■ **元の文書**

シーエーシー(東京都中央区)は三井物産グローバルロジスティクス(MGL)本牧第一流通センターに「顔認識機能付き異常体表温スクリーニングアプリケーション」を納入した。同センターで勤務する200ー300名の従業員が通る場所に同アプリを設置し、出社時だけでなく休憩時間など、1日数回の検温を実施している。

MGLでは同アプリを導入するまで、フリアーシステムズ社のサーモグラフィカメラを使用し、社員立ち会いのもと検温を実施。毎朝、同じ時間帯に大勢が出社するため、従業員ごとの検温結果の把握や測定時間の記録が困難で、不測の事態が発生した場合の状況把握にも課題を抱えていたという。

こうした課題に対して同社では、シーエーシーの提案で同アプリを採用。同社の及川剛プロジェクトマネージャーは、「ウォークスルー型で世界トップクラスの精度を誇る台湾・サイバーリンク社の顔認識エンジンと導入されていたフリアーシステムズ社のサーモグラフィカメラを併用することで、立ち止まることなく検温が可能」と説明。「本人認識率は99.7%。マスクをしていても95%の精度で、斜めを向いた顔や大人数でも高い確率で顔を認識できる」という。

個人の識別には事前登録が必要だが、従業員一覧のCSVファイルと顔写真データがあれば一括で可能。ドライバーや派遣スタッフなど、初めて現場に来るという場合でも、従業員自身がスマートフォンなどで基準に則って顔写真を撮影し事前に登録することができる。

同アプリでは、履歴から登録者ごとの平均温度と照合し、異常者を検出する。同社の光高大介氏は、「37.5℃を超えた人を一律に異常と判定するのではなく、例えば、その方の過去1週間の体表温の平均から1℃以上、上昇している場合に判定するなど柔軟に運用できる」と説明。

さらに、「気温の暑さ・寒さによって体表温に影響が出ることもあるが、『周囲温度取込調整機能』で、温度をプラスしたりマイナスしたりと調整可能」。また、「複数台での設置や入退出システム、勤怠システムとの連携もカスタマイズできる」という。

最小構成の導入で初年度は98万円から(ユーザー数などで変動あり)。2年目以降のランニングコストは、顔認証システムの利用料が年間14万円から。

「数万人規模の登録者でも問題なく稼働できる」と話す光高氏。及川氏は、「ニーズに合わせてカスタマイズできる。相談いただければ」と呼びかける。

■ **作業内容**
検温アプリの記事のうち、「こうした課題に対して同社では」から「率で顔を認識できる」という。」までの部分を一字も変えずに書き写して返すこと。

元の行
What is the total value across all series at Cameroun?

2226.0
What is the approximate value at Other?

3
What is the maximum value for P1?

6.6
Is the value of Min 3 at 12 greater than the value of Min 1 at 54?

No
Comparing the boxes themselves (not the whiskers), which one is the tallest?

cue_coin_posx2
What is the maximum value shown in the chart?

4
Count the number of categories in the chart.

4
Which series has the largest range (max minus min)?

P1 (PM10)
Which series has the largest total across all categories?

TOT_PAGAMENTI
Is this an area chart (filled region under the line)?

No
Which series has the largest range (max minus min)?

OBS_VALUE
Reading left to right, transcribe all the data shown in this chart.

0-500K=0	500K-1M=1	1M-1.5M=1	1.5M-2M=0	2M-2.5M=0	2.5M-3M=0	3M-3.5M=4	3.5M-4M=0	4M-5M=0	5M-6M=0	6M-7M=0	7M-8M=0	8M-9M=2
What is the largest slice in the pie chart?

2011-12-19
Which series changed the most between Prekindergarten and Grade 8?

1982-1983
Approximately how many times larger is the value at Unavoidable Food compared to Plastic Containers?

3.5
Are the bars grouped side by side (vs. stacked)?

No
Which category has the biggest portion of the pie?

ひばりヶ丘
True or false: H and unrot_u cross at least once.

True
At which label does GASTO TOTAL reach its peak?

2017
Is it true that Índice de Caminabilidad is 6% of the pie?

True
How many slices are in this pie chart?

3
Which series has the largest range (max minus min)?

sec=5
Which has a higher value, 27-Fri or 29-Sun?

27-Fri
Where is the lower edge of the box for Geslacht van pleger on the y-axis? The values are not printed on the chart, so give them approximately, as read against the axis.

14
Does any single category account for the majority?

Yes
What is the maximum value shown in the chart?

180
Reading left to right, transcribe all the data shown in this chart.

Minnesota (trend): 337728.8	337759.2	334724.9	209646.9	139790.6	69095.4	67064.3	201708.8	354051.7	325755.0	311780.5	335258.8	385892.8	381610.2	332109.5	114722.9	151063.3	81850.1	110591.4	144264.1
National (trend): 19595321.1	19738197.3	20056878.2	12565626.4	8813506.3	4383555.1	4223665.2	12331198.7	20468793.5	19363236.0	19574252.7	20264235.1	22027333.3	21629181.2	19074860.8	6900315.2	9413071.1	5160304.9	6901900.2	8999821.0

■ **解答結果**
こうした課題に対して同社では、シーエーシーの提案で同アプリを採用。同社の及川剛プロジェクトマネージャーは、「ウォークスルー型で世界トップクラスの精度を誇る台湾・サイバーリンク社の顔認識エンジンと導入されていたフリアーシステムズ社のサーモグラフィカメラを併用することで、立ち止まることなく検温が可能」と説明。「本人認識率は99.7%。マスクをしていても95%の精度で、斜めを向いた顔や大人数でも高い確率で顔を認識できる」という。